Apply 1v, measure current. Apply 2v, measure current. Current will increase by about a factor of 2 (probably not exactly double because rpms are higher and is inducing more opposing voltage in the adjacent coils). Is this correct?

Now, apply 1v to it and add some physical resistance to the shaft. Measure the current. Now, apply 2v, but remove the physical resistance. Measure the current. The current will not double from 1v to 2v because the load was reduced even though the voltage doubled.

So, if all other factors being equal (gearing, motor wind, etc), when going with higher voltage, current will increase. But if you gear down (on the same motor), which reduces the mechanical load, current will be less even though you increased the voltage.

[GriffinRU]

Quote:

Originally Posted by suicideneil

Im lost...

What are you trying to get at exactly? This all rather beyond me.

That is exactly what I am trying to say, to make it simple current will go always UP with voltage in our simplified world of electronics.

When you use your throttle control, you are changing average voltage applied to the motor. So if you start from 4S by throttle you apply, using PWM, voltage from near 0 volts to max of 14.8V, which corresponds to RPM change from 0 to Kv*Volts.
And in 5S case you do the same from 0V up to 18.5V...

[GriffinRU]

Brian do not change my nail to the motor, right away, you might think that you can jump to the conclusion so quick, but we are not here yet.
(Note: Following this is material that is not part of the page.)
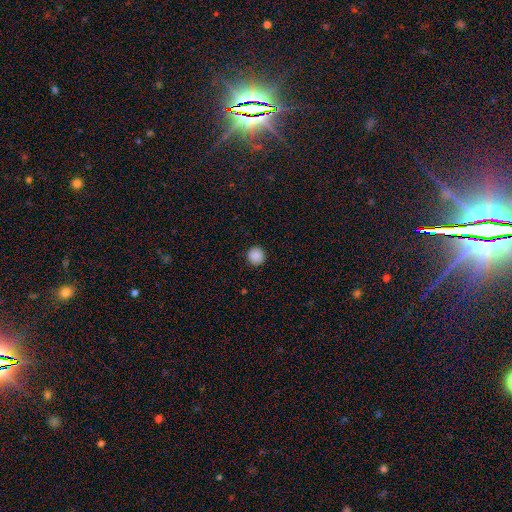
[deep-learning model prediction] smooth-or-featured: smooth: 88% | star or artifact: 9% | featured or disk: 3%
  how-rounded: round: 94% | in between: 5% | cigar-shaped: 1%
  merging: none: 91% | minor disturbance: 6% | major disturbance: 2% | merger: 1%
In simple motor example applying DC voltage to phase will blow it or overload. Voltage and Current in the motor are out of phase, but load defines that. But we are not here yet.
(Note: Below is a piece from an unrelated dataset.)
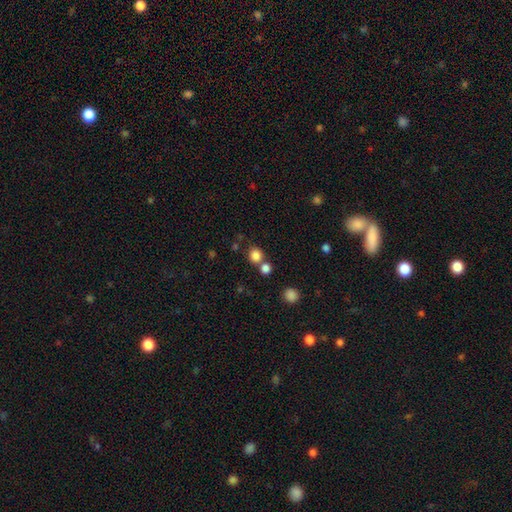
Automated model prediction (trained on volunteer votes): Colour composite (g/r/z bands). It shows a smooth galaxy with no disk features (82%) that is round (85%). Merging: none (64%).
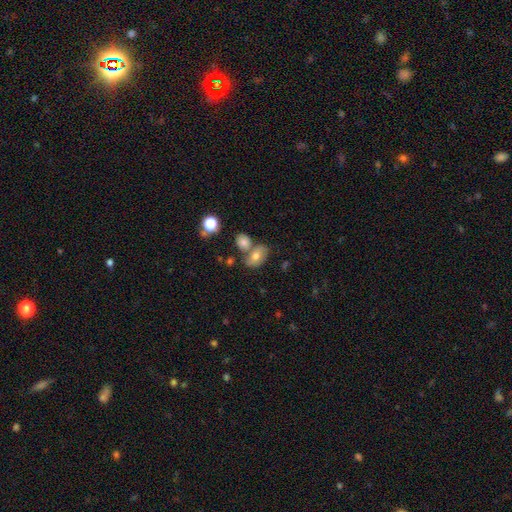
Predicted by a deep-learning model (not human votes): smooth-or-featured: smooth: 40% | star or artifact: 36% | featured or disk: 24%
  merging: none: 47% | merger: 32% | minor disturbance: 12% | major disturbance: 9%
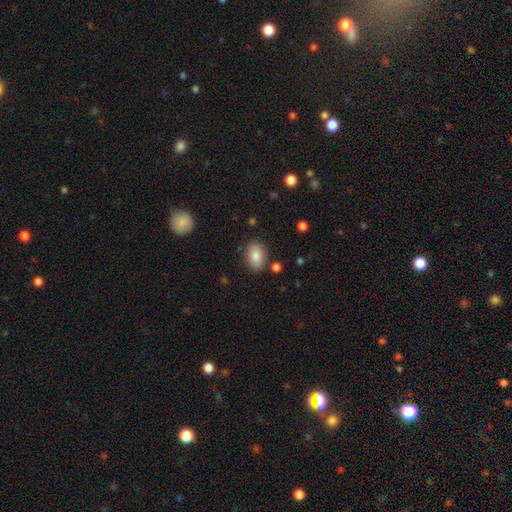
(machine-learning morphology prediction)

So, how much change in current would be when you move magnet around nail tip, on the same scale as going from 1V to 2V?


My main problem here is that there is a believe that BL motor will regulate power and that is what I am not agreeing with.
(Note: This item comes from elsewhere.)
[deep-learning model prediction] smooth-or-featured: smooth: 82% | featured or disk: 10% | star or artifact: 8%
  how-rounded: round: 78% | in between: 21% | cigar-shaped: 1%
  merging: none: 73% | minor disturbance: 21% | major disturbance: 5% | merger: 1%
Second, it would be impossible to come to conclusion here if we not agree on system parameters, Like motor is fixed (9XL) and load is fixed. Otherwise we not just changing voltage applied to the motor, right?

[BrianG]

OK, I see now. Yeah, current is limited by the DC resistance of the coils which is really low generating really high potential currents. When the motor starts moving, back-EMF becomes the major factor in limiting current.

Maybe I'm not explaining it right, but I don't think a motor will regulate power either. All I was trying to say was that current is not dictated solely by the voltage because there ARE other factors.

[GriffinRU]

Now we can easy explain operation voltage for given motor, right? Meaning you will never apply 10S to 6XL motor :)

From here each motor has:
- load limit, not related to voltage. Motor need to spin.
- Maximum operational voltage, when power regulation can be managed by gearing change, within safety envelope of maximum load. RPM limit.

[BrianG]

I agree with both those points exactly...

[GriffinRU]

Ok, then from here 9XL will draw more amps from battery with higher voltage.
All the rest is proper setup!

[BrianG]

Yes, unless you reduce the gearing for lighter load...

[GriffinRU]

Quote:

Originally Posted by BrianG

Yes, unless you reduce the gearing for lighter load...

Just to make sure...

After you done with gearing, measure your current draw at 5S and then switch to 4S, current draw should drop, right?

In simple world you can treat a motor as a light bulb:
- low voltage low light/poor efficiency/long life
- Normal voltage good light/good efficiency/expected life span
- high voltage sligtly more light than at norm/poor efficiency/short life
- too high voltage brief light(flash) -> broken

[BrianG]

Quote:

Originally Posted by GriffinRU

After you done with gearing, measure your current draw at 5S and then switch to 4S, current draw should drop, right?

Yes.

[rschoi_75]

dang ... after reading this thread, I feel like the biggest electronics noob of all time. Just wanted to say thanks for this informative discussion. I learn something new every time I'm on here.

[Maciolus]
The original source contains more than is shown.